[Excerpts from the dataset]
============================================================

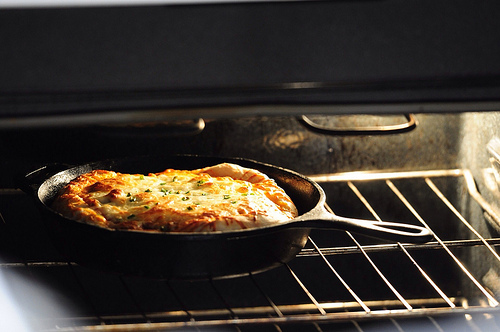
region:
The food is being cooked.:
[14, 136, 459, 287]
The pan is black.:
[13, 131, 435, 273]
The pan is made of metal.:
[23, 134, 437, 282]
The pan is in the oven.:
[3, 97, 498, 327]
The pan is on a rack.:
[8, 150, 497, 329]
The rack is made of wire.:
[263, 167, 495, 324]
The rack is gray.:
[266, 162, 498, 328]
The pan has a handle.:
[285, 195, 451, 260]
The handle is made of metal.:
[288, 189, 448, 251]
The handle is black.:
[279, 187, 446, 258]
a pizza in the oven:
[25, 112, 488, 287]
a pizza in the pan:
[50, 160, 297, 233]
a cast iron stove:
[17, 159, 432, 286]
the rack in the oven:
[433, 156, 485, 329]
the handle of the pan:
[325, 204, 437, 257]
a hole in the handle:
[374, 222, 423, 237]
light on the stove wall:
[422, 112, 488, 152]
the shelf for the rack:
[479, 212, 499, 294]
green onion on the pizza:
[112, 174, 242, 218]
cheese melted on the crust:
[172, 209, 249, 234]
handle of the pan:
[327, 215, 471, 255]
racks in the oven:
[332, 180, 440, 309]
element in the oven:
[299, 101, 427, 154]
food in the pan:
[4, 120, 436, 318]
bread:
[235, 188, 294, 243]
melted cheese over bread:
[192, 202, 257, 237]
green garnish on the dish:
[108, 157, 223, 213]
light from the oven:
[444, 99, 497, 173]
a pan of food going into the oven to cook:
[33, 41, 445, 321]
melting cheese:
[79, 138, 248, 240]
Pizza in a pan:
[8, 120, 480, 297]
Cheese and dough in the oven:
[23, 144, 362, 266]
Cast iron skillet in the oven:
[15, 148, 460, 284]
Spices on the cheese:
[78, 151, 263, 224]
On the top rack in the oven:
[7, 145, 474, 328]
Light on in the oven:
[145, 117, 496, 229]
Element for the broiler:
[277, 112, 465, 162]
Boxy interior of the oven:
[7, 106, 483, 327]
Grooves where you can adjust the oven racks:
[432, 122, 497, 302]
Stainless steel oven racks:
[318, 157, 492, 327]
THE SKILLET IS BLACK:
[3, 142, 438, 281]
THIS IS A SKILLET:
[19, 150, 444, 284]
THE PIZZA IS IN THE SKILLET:
[16, 147, 448, 298]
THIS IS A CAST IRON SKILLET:
[19, 156, 439, 288]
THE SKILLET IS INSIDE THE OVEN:
[22, 143, 442, 292]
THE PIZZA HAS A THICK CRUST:
[26, 146, 301, 256]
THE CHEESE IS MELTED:
[66, 168, 276, 244]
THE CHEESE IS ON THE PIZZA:
[70, 167, 274, 233]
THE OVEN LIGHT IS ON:
[293, 83, 499, 210]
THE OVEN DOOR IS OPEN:
[0, 1, 496, 329]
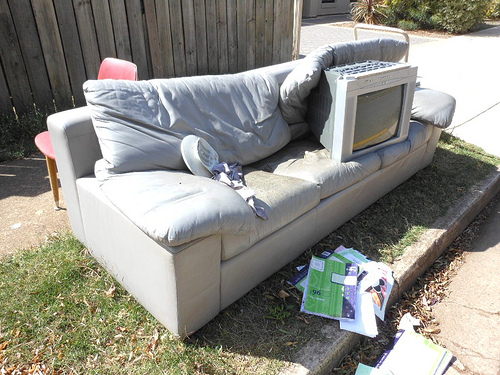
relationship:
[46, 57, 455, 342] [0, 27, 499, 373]
couch on street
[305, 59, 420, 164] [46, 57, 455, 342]
television on couch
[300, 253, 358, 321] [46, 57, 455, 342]
paper next to couch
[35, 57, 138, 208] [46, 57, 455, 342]
chair behind couch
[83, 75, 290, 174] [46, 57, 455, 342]
pillow on couch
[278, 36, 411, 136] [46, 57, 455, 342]
pillow on couch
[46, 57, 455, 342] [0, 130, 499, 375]
couch sitting on grass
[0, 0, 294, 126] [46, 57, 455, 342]
fence behind couch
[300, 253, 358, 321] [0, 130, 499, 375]
paper sitting on grass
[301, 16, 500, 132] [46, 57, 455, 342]
driveway next to couch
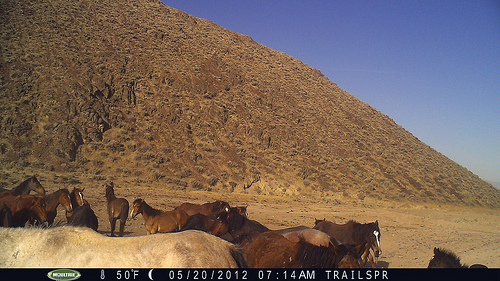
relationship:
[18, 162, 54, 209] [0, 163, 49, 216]
head on horse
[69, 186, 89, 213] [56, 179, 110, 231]
head on horse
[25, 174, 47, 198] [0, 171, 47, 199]
head on horse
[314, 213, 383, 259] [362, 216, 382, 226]
horse has ears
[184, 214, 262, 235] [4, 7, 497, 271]
horse in desert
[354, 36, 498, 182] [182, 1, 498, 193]
clouds in sky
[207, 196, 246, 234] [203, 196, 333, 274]
head of horse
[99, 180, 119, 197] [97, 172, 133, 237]
head of horse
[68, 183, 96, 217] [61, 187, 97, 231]
horse head of horse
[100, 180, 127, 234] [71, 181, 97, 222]
horse of horse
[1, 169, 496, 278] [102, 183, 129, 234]
group containing horse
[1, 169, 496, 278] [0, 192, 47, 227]
group containing horse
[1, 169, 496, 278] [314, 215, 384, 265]
group containing horse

============================================================

» Work to complete: Reproduce all of the lines above word for word, leaving out the pictures.

» Written answer:
region:
The food is being cooked.:
[14, 136, 459, 287]
The pan is black.:
[13, 131, 435, 273]
The pan is made of metal.:
[23, 134, 437, 282]
The pan is in the oven.:
[3, 97, 498, 327]
The pan is on a rack.:
[8, 150, 497, 329]
The rack is made of wire.:
[263, 167, 495, 324]
The rack is gray.:
[266, 162, 498, 328]
The pan has a handle.:
[285, 195, 451, 260]
The handle is made of metal.:
[288, 189, 448, 251]
The handle is black.:
[279, 187, 446, 258]
a pizza in the oven:
[25, 112, 488, 287]
a pizza in the pan:
[50, 160, 297, 233]
a cast iron stove:
[17, 159, 432, 286]
the rack in the oven:
[433, 156, 485, 329]
the handle of the pan:
[325, 204, 437, 257]
a hole in the handle:
[374, 222, 423, 237]
light on the stove wall:
[422, 112, 488, 152]
the shelf for the rack:
[479, 212, 499, 294]
green onion on the pizza:
[112, 174, 242, 218]
cheese melted on the crust:
[172, 209, 249, 234]
handle of the pan:
[327, 215, 471, 255]
racks in the oven:
[332, 180, 440, 309]
element in the oven:
[299, 101, 427, 154]
food in the pan:
[4, 120, 436, 318]
bread:
[235, 188, 294, 243]
melted cheese over bread:
[192, 202, 257, 237]
green garnish on the dish:
[108, 157, 223, 213]
light from the oven:
[444, 99, 497, 173]
a pan of food going into the oven to cook:
[33, 41, 445, 321]
melting cheese:
[79, 138, 248, 240]
Pizza in a pan:
[8, 120, 480, 297]
Cheese and dough in the oven:
[23, 144, 362, 266]
Cast iron skillet in the oven:
[15, 148, 460, 284]
Spices on the cheese:
[78, 151, 263, 224]
On the top rack in the oven:
[7, 145, 474, 328]
Light on in the oven:
[145, 117, 496, 229]
Element for the broiler:
[277, 112, 465, 162]
Boxy interior of the oven:
[7, 106, 483, 327]
Grooves where you can adjust the oven racks:
[432, 122, 497, 302]
Stainless steel oven racks:
[318, 157, 492, 327]
THE SKILLET IS BLACK:
[3, 142, 438, 281]
THIS IS A SKILLET:
[19, 150, 444, 284]
THE PIZZA IS IN THE SKILLET:
[16, 147, 448, 298]
THIS IS A CAST IRON SKILLET:
[19, 156, 439, 288]
THE SKILLET IS INSIDE THE OVEN:
[22, 143, 442, 292]
THE PIZZA HAS A THICK CRUST:
[26, 146, 301, 256]
THE CHEESE IS MELTED:
[66, 168, 276, 244]
THE CHEESE IS ON THE PIZZA:
[70, 167, 274, 233]
THE OVEN LIGHT IS ON:
[293, 83, 499, 210]
THE OVEN DOOR IS OPEN:
[0, 1, 496, 329]
relationship:
[46, 57, 455, 342] [0, 27, 499, 373]
couch on street
[305, 59, 420, 164] [46, 57, 455, 342]
television on couch
[300, 253, 358, 321] [46, 57, 455, 342]
paper next to couch
[35, 57, 138, 208] [46, 57, 455, 342]
chair behind couch
[83, 75, 290, 174] [46, 57, 455, 342]
pillow on couch
[278, 36, 411, 136] [46, 57, 455, 342]
pillow on couch
[46, 57, 455, 342] [0, 130, 499, 375]
couch sitting on grass
[0, 0, 294, 126] [46, 57, 455, 342]
fence behind couch
[300, 253, 358, 321] [0, 130, 499, 375]
paper sitting on grass
[301, 16, 500, 132] [46, 57, 455, 342]
driveway next to couch
relationship:
[18, 162, 54, 209] [0, 163, 49, 216]
head on horse
[69, 186, 89, 213] [56, 179, 110, 231]
head on horse
[25, 174, 47, 198] [0, 171, 47, 199]
head on horse
[314, 213, 383, 259] [362, 216, 382, 226]
horse has ears
[184, 214, 262, 235] [4, 7, 497, 271]
horse in desert
[354, 36, 498, 182] [182, 1, 498, 193]
clouds in sky
[207, 196, 246, 234] [203, 196, 333, 274]
head of horse
[99, 180, 119, 197] [97, 172, 133, 237]
head of horse
[68, 183, 96, 217] [61, 187, 97, 231]
horse head of horse
[100, 180, 127, 234] [71, 181, 97, 222]
horse of horse
[1, 169, 496, 278] [102, 183, 129, 234]
group containing horse
[1, 169, 496, 278] [0, 192, 47, 227]
group containing horse
[1, 169, 496, 278] [314, 215, 384, 265]
group containing horse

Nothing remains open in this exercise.